BEGIN Material provided
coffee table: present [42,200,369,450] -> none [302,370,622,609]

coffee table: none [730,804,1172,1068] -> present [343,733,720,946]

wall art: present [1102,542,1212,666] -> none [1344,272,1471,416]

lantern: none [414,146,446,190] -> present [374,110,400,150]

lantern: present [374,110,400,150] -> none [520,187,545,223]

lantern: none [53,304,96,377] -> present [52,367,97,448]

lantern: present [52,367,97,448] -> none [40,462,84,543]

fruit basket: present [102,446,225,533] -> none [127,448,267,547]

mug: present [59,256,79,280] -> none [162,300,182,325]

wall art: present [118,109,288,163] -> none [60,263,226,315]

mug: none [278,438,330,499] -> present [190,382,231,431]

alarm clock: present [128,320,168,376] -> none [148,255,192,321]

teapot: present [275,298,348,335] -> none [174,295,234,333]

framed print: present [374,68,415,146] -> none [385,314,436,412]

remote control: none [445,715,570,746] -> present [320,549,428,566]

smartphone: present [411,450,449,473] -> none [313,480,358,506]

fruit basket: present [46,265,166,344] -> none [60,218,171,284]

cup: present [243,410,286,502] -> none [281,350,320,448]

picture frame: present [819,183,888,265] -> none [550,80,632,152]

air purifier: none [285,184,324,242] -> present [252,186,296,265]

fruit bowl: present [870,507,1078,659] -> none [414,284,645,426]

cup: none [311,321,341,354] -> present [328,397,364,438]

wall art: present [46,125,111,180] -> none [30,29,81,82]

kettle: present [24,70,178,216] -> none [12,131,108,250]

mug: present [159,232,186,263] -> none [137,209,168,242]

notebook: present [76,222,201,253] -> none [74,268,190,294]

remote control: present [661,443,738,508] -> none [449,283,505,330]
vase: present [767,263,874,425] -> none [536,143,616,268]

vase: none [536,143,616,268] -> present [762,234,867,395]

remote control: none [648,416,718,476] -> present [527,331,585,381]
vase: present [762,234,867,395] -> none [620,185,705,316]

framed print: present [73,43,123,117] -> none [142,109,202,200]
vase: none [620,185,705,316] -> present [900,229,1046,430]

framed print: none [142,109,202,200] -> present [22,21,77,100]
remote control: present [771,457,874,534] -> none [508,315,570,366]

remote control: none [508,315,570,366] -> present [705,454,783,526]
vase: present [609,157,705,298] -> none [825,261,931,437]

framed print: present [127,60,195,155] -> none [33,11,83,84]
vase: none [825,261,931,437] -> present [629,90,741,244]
END Material provided
Nothing should appear in the answer except the lines from the one containing "remote control: none [648,416,718,476]" to the end of the data above, reproduced exactly.

remote control: none [648,416,718,476] -> present [527,331,585,381]
vase: present [762,234,867,395] -> none [620,185,705,316]

framed print: present [73,43,123,117] -> none [142,109,202,200]
vase: none [620,185,705,316] -> present [900,229,1046,430]

framed print: none [142,109,202,200] -> present [22,21,77,100]
remote control: present [771,457,874,534] -> none [508,315,570,366]

remote control: none [508,315,570,366] -> present [705,454,783,526]
vase: present [609,157,705,298] -> none [825,261,931,437]

framed print: present [127,60,195,155] -> none [33,11,83,84]
vase: none [825,261,931,437] -> present [629,90,741,244]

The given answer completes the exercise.